0.   Vision Requirements for Driving Policy

1.   Background

2.   The components of safe driving include the following

3.   Evaluation

4.   Visual Acuity

5.   Peripheral vision

6.   Useful Field of View: Visual Attention

7.   Contrast sensitivity

8.   Glare

9.   Eye Movement Disorders

10. Central scotomas

11. Colour vision

12. Recommendations

References

 

Vision Requirements for Driving Policy

The American Academy of Ophthalmology recognizes the need to promote road safety. It also recognizes that the responsibility for credentialing drivers lies with the state departments of motor vehicles and their advisory boards, but acknowledges that ophthalmologists are regularly called upon to evaluate candidates for driving based on visual parameters. In the absence of well-proven test criteria and predictors of unsafe driving characteristics, ophthalmologists must continue to advise patients according to the established rules of their individual states.

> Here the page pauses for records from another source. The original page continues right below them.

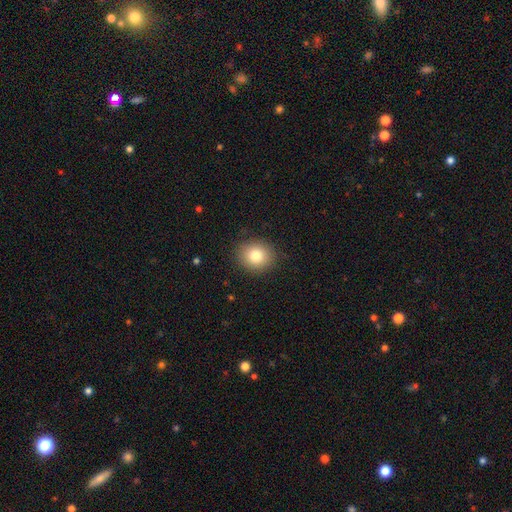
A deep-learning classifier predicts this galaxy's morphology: Smooth or featured?
  - smooth: 80% *
  - star or artifact: 11%
  - featured or disk: 9%
How rounded?
  - round: 73% *
  - in between: 26%
  - cigar-shaped: 1%
Merging?
  - none: 89% *
  - minor disturbance: 8%
  - major disturbance: 2%
  - merger: 1%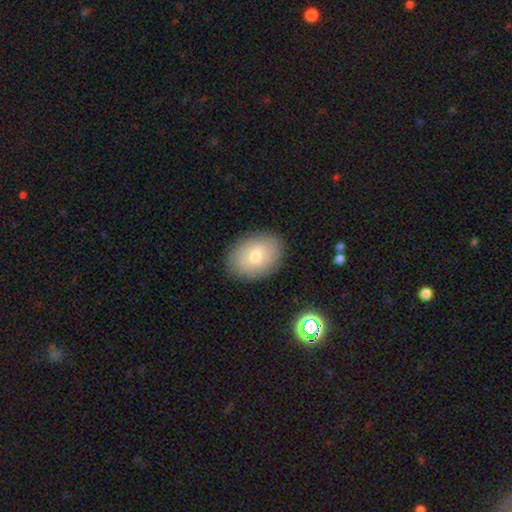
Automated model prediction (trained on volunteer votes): smooth-or-featured: smooth: 66% | featured or disk: 25% | star or artifact: 9%
  how-rounded: in between: 75% | round: 24% | cigar-shaped: 1%
  merging: none: 85% | minor disturbance: 11% | major disturbance: 3% | merger: 1%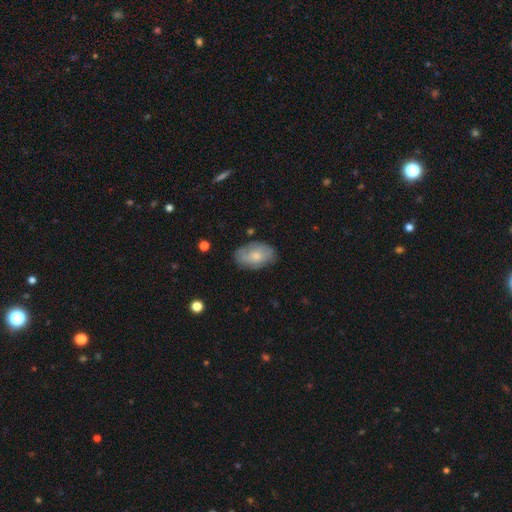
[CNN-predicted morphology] This is likely a smooth galaxy (68%). How rounded: clearly in between (91%). Merging: likely none (74%).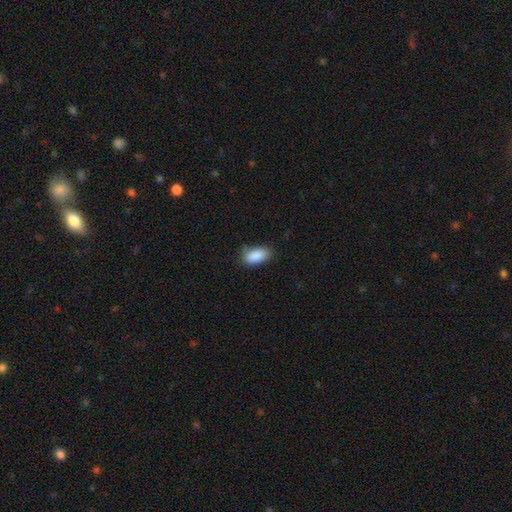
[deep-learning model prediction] Smooth or featured?
  - smooth: 89% *
  - star or artifact: 7%
  - featured or disk: 4%
How rounded?
  - in between: 92% *
  - cigar-shaped: 4%
  - round: 3%
Merging?
  - none: 73% *
  - minor disturbance: 22%
  - major disturbance: 4%
  - merger: 2%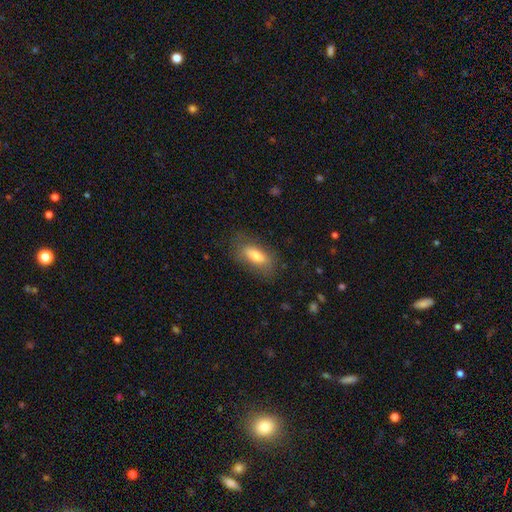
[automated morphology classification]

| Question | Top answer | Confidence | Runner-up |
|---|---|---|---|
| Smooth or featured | smooth | 75% | featured or disk (18%) |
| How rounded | in between | 77% | cigar-shaped (20%) |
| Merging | none | 75% | minor disturbance (17%) |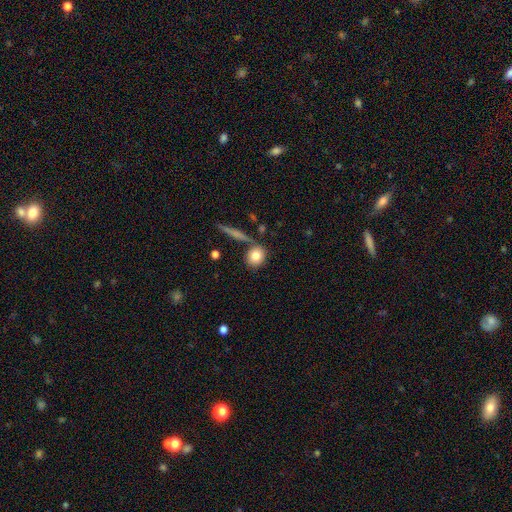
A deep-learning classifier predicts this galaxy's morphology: Smooth or featured?
  - smooth: 81% *
  - featured or disk: 11%
  - star or artifact: 9%
How rounded?
  - round: 73% *
  - in between: 24%
  - cigar-shaped: 3%
Merging?
  - none: 74% *
  - minor disturbance: 11%
  - merger: 11%
  - major disturbance: 4%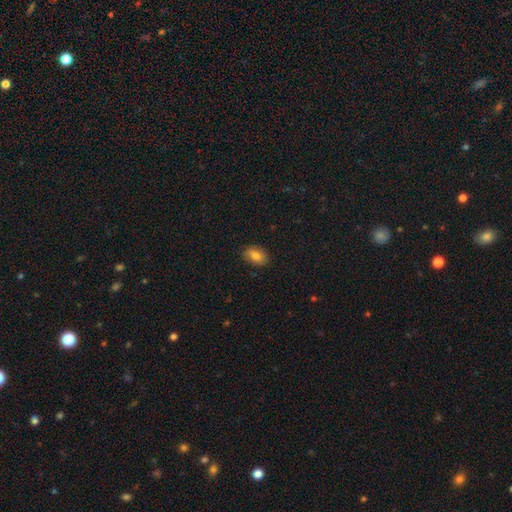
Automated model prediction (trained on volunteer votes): This is likely a smooth galaxy (79%). How rounded: clearly in between (86%). Merging: clearly none (84%).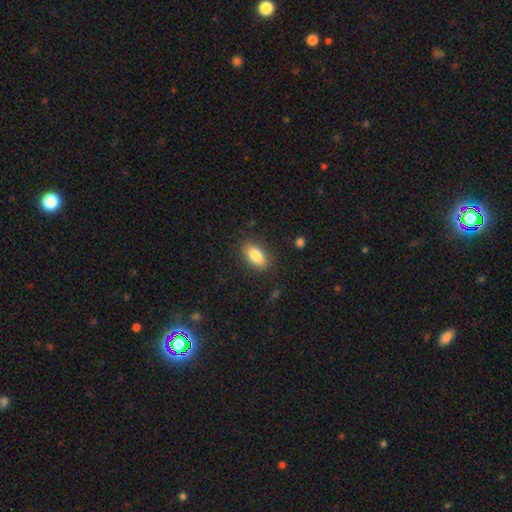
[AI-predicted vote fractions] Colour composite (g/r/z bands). It shows a smooth galaxy with no disk features (82%) that is in between round and cigar-shaped (87%). Merging: none (85%).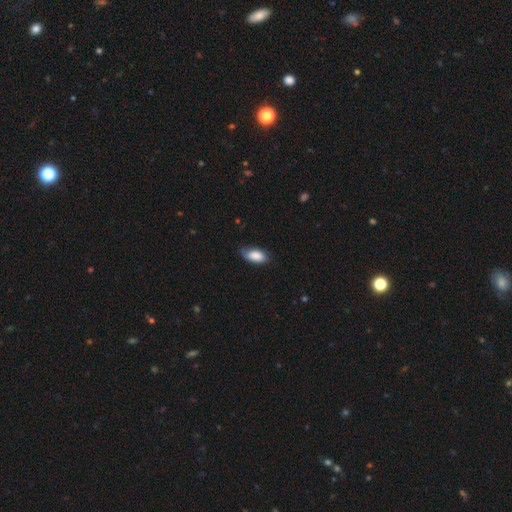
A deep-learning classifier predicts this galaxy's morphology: smooth-or-featured: smooth: 84% | featured or disk: 10% | star or artifact: 7%
  how-rounded: in between: 91% | cigar-shaped: 6% | round: 3%
  merging: none: 70% | minor disturbance: 25% | major disturbance: 4% | merger: 1%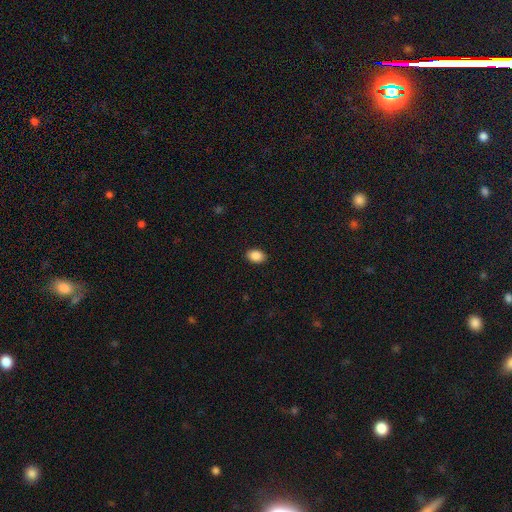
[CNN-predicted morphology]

Ophthalmologists may be called upon to make recommendations to licensing agencies for candidates who do not meet unrestricted license requirements. These recommendations, which can involve on-the-road testing for further evaluation, may also specify restrictions for licensure limiting driving to certain conditions, destinations, areas, times of day, or equipment. The Academy recommends establishing evidence-based driver assessment and training programs to address performance deficiencies. These data will help determine what tests to administer, to whom, how often, and how to score them and apply them to licensure.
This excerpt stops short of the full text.